No. They couldn’t be the presence she’d been sensing!

They dragged her closer to the car. Once they shoved her inside, it would be over.

She exploded in another manic struggle, drawing blood and shouts of pain and rage until a jackhammer collided with her jaw. Agony turned her brain into shrapnel.

Suddenly, through the vortex of crimson-blotched darkness, one of her attackers seemed to be sucked away as if into a black hole. He slammed into the side of the building with a sickening crunch.

A second assailant turned away, but a hair-raising crack sent his blood arcing inches from her face. His terrified gaze bored into hers before his body slammed into her as if from the impact of a speeding car. He took her down with him.

She struggled under his dead weight, fear pulsing through her disorientation. Who had come to her rescue? Would they turn on her once they had finished off her attackers?

The body pinning her down was heaved away. She wriggled up frantically on the freezing sidewalk and saw...saw...

Him.

A fallen angel. Huge, dark, ominous. Frightening in his beauty, radiating power and menace. Almost impossible to bear looking at, yet equally impossible to look away from.

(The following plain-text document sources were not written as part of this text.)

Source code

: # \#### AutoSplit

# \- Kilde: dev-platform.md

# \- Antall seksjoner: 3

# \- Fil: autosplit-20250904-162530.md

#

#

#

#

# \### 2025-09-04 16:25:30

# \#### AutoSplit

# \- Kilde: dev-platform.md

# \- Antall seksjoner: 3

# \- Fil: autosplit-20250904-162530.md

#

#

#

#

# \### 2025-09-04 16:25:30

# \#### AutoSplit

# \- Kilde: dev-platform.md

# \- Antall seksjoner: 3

And she knew him. She’d known him all her life.

But it couldn’t be him. Not only had he changed almost beyond recognition, but what would he be doing here? Now? When she’d been certain she’d never see him again?

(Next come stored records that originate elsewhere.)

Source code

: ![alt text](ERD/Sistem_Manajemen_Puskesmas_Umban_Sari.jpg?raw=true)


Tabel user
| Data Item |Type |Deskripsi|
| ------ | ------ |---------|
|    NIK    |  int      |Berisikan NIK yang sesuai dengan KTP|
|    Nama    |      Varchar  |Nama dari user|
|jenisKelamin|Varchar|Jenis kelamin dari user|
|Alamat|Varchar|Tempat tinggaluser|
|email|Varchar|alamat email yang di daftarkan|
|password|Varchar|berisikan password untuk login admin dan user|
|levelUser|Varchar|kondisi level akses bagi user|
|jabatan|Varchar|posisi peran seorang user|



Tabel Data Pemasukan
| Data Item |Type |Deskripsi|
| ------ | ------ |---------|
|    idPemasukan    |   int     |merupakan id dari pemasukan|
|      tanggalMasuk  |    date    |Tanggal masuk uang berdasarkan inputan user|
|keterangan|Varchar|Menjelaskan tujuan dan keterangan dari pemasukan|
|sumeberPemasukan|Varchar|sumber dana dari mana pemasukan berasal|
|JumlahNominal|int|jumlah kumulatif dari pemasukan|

Was her jolted brain conjuring up an imaginary savior?

If so, why not one of her cousins who were as well equipped to fill the role? Why him?

Why Rashid Aal Munsoori?

But with her senses stabilizing, no doubt remained. It was Rashid. A remote, if steady, presence in her life during her first seventeen years. The man she’d had a crush on since before she could remember.

He was now facing the remaining two attackers like a monolith, his one-of-a-kind face carved from the coldness of the night, majestic head almost shaved, juggernaut body swathed in a coat that flapped around him like angry creatures from the abyss.

The men recovered from their shock, charged him, snarling, slashing switchblades at him. Dread deluged her.

Unfazed by her shout or their attack, Rashid maneuvered like a matador fielding raging bulls, harnessing the mindlessness of their charge against them. His arms and legs lashed out in a choreography of deadly precision, his methods merciless, flawless, as second nature as breathing was to her. He looked like an avenging demon reveling in vanquishing the loathsome quarry he lived to prey on.

By the time she pulled herself to her feet, Rashid had the two men plastered against the building. One had lost consciousness. The other hung in the air, feet kicking feebly.

Over the night’s moaning wind, she heard rumbles issuing from Rashid. They didn’t sound human.

For a crazy moment, she thought they might not be. That he did have some...entity inhabiting him, one that wouldn’t be satisfied with anything less than taking those men’s lives.

That conviction broke her paralysis. “You’ll kill them!”

At her choking protest he turned his head and...ya Ruhmaan.

Merciful God—what had happened to him? He barely resembled the man she’d obsessed over all her life. The eerie blankness in his eyes, the serene viciousness baring his teeth. Like a beast in killing mode.